> **TEXT SEGMENT**:

+ + + + +

I'm not sure where the line is when it comes to restoring legendary recordings by jazz giants. How far should a label go when cleaning up a recording made generations ago? Do you remove all the ambient noise? What about exposing notes that weren't heard on the original recording? And at what point does a recording become unrecognizable because all the sonic grime was removed?

In about two weeks, all of these questions will be dwarfed by a new, much larger one: Is a jazz album valid if the artist has been replaced by computer software?

Brace yourself, for that's surely the bone that will be chewed on furiously by jazz critics when Sony BMG Masterworks releases on June 3d the controversial Art Tatum: Piano Starts Here (Live at the Shrine). I'm just glad I had a chance to hear the recording before everyone else has a go.

+ + + + +

> **GIVEN PROBLEM A**: From the entries, quote every line verbatim, beginning at the line that contains "text 1. Biomedicininių" and ending with the line that contains "text 3. Pagrindinės".
The entries that follow have no connection to the passage on restoring jazz recordings.

> **MATERIAL PROVIDED**:
+ + + + +

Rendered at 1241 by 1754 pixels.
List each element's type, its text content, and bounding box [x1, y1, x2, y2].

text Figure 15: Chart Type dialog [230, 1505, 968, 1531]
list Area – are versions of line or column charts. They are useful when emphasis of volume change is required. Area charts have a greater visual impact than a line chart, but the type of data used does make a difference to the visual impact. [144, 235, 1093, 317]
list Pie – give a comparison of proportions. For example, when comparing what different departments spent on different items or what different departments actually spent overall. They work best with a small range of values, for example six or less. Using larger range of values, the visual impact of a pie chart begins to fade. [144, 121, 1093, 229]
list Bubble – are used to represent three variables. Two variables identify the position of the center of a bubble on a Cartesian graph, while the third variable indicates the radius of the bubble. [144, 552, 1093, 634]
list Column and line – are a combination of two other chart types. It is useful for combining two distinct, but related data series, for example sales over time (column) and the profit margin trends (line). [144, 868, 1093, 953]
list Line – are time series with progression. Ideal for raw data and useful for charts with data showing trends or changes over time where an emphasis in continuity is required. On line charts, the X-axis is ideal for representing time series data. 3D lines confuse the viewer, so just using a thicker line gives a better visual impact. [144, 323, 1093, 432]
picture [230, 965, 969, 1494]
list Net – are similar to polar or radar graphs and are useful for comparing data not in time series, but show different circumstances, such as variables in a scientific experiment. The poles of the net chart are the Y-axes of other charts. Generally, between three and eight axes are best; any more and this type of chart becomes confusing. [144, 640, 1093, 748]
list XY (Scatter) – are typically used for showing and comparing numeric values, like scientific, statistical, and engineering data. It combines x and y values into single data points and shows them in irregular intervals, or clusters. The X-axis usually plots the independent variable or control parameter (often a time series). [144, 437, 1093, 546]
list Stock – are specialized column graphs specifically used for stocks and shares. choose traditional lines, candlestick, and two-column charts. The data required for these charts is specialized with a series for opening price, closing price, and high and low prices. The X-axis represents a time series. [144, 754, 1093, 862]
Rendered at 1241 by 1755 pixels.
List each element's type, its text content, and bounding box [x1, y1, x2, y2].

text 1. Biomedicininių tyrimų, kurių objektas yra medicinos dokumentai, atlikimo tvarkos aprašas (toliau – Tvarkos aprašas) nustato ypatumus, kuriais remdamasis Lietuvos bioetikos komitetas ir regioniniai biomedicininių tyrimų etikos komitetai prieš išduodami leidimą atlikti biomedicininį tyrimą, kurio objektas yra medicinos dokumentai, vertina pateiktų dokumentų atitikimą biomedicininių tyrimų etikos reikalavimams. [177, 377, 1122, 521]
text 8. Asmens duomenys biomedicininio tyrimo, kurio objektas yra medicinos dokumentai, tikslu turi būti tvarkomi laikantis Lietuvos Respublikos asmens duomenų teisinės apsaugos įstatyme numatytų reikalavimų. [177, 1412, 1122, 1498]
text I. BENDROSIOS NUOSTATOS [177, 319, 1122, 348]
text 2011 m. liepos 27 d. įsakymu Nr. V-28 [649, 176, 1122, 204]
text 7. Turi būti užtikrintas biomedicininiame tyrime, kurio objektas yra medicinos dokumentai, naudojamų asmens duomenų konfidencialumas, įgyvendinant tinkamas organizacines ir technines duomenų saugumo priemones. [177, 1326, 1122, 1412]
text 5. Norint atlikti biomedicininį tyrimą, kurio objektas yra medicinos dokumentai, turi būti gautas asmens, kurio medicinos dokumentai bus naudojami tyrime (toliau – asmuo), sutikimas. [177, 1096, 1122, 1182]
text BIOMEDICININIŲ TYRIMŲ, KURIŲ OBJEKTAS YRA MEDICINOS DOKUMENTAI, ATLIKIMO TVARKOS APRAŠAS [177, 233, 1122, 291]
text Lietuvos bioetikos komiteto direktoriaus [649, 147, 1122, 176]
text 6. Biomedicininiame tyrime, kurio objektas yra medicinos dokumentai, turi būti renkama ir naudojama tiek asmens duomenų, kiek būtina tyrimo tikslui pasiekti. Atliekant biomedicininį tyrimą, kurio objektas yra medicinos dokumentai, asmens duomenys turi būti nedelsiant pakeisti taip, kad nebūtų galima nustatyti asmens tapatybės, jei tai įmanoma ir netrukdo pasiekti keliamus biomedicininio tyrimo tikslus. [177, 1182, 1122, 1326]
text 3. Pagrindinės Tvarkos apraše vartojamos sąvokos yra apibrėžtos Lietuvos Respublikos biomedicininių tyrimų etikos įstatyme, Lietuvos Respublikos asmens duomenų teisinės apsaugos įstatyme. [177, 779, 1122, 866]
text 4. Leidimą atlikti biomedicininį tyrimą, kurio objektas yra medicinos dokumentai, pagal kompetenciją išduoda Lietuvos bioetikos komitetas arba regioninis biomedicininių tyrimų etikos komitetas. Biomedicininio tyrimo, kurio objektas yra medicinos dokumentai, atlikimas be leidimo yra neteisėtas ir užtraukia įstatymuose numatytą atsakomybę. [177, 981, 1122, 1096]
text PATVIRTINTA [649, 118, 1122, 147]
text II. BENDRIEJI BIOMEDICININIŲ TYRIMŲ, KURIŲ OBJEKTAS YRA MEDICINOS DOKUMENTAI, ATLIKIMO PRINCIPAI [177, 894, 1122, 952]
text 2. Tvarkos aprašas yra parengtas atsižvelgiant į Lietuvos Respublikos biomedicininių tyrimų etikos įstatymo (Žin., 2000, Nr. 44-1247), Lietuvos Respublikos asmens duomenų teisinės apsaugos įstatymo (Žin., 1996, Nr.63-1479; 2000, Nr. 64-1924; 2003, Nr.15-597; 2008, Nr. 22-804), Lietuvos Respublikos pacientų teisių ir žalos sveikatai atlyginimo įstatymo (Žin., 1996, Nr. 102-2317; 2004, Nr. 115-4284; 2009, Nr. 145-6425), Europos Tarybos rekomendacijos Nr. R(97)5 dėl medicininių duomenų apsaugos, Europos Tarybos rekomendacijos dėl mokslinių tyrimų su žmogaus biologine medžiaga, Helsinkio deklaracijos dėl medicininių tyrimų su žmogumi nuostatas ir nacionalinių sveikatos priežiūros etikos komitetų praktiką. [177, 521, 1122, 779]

+ + + + +

> **GIVEN PROBLEM B**: Render this sentence from the passage on restoring jazz recordings into French: "How far should a label go when cleaning up a recording made generations ago?"

> **FULL OUTPUT A**:
text 1. Biomedicininių tyrimų, kurių objektas yra medicinos dokumentai, atlikimo tvarkos aprašas (toliau – Tvarkos aprašas) nustato ypatumus, kuriais remdamasis Lietuvos bioetikos komitetas ir regioniniai biomedicininių tyrimų etikos komitetai prieš išduodami leidimą atlikti biomedicininį tyrimą, kurio objektas yra medicinos dokumentai, vertina pateiktų dokumentų atitikimą biomedicininių tyrimų etikos reikalavimams. [177, 377, 1122, 521]
text 8. Asmens duomenys biomedicininio tyrimo, kurio objektas yra medicinos dokumentai, tikslu turi būti tvarkomi laikantis Lietuvos Respublikos asmens duomenų teisinės apsaugos įstatyme numatytų reikalavimų. [177, 1412, 1122, 1498]
text I. BENDROSIOS NUOSTATOS [177, 319, 1122, 348]
text 2011 m. liepos 27 d. įsakymu Nr. V-28 [649, 176, 1122, 204]
text 7. Turi būti užtikrintas biomedicininiame tyrime, kurio objektas yra medicinos dokumentai, naudojamų asmens duomenų konfidencialumas, įgyvendinant tinkamas organizacines ir technines duomenų saugumo priemones. [177, 1326, 1122, 1412]
text 5. Norint atlikti biomedicininį tyrimą, kurio objektas yra medicinos dokumentai, turi būti gautas asmens, kurio medicinos dokumentai bus naudojami tyrime (toliau – asmuo), sutikimas. [177, 1096, 1122, 1182]
text BIOMEDICININIŲ TYRIMŲ, KURIŲ OBJEKTAS YRA MEDICINOS DOKUMENTAI, ATLIKIMO TVARKOS APRAŠAS [177, 233, 1122, 291]
text Lietuvos bioetikos komiteto direktoriaus [649, 147, 1122, 176]
text 6. Biomedicininiame tyrime, kurio objektas yra medicinos dokumentai, turi būti renkama ir naudojama tiek asmens duomenų, kiek būtina tyrimo tikslui pasiekti. Atliekant biomedicininį tyrimą, kurio objektas yra medicinos dokumentai, asmens duomenys turi būti nedelsiant pakeisti taip, kad nebūtų galima nustatyti asmens tapatybės, jei tai įmanoma ir netrukdo pasiekti keliamus biomedicininio tyrimo tikslus. [177, 1182, 1122, 1326]
text 3. Pagrindinės Tvarkos apraše vartojamos sąvokos yra apibrėžtos Lietuvos Respublikos biomedicininių tyrimų etikos įstatyme, Lietuvos Respublikos asmens duomenų teisinės apsaugos įstatyme. [177, 779, 1122, 866]

> **FULL OUTPUT B**: Jusqu'où un label devrait-il aller lorsqu'il nettoie un enregistrement réalisé il y a des générations ?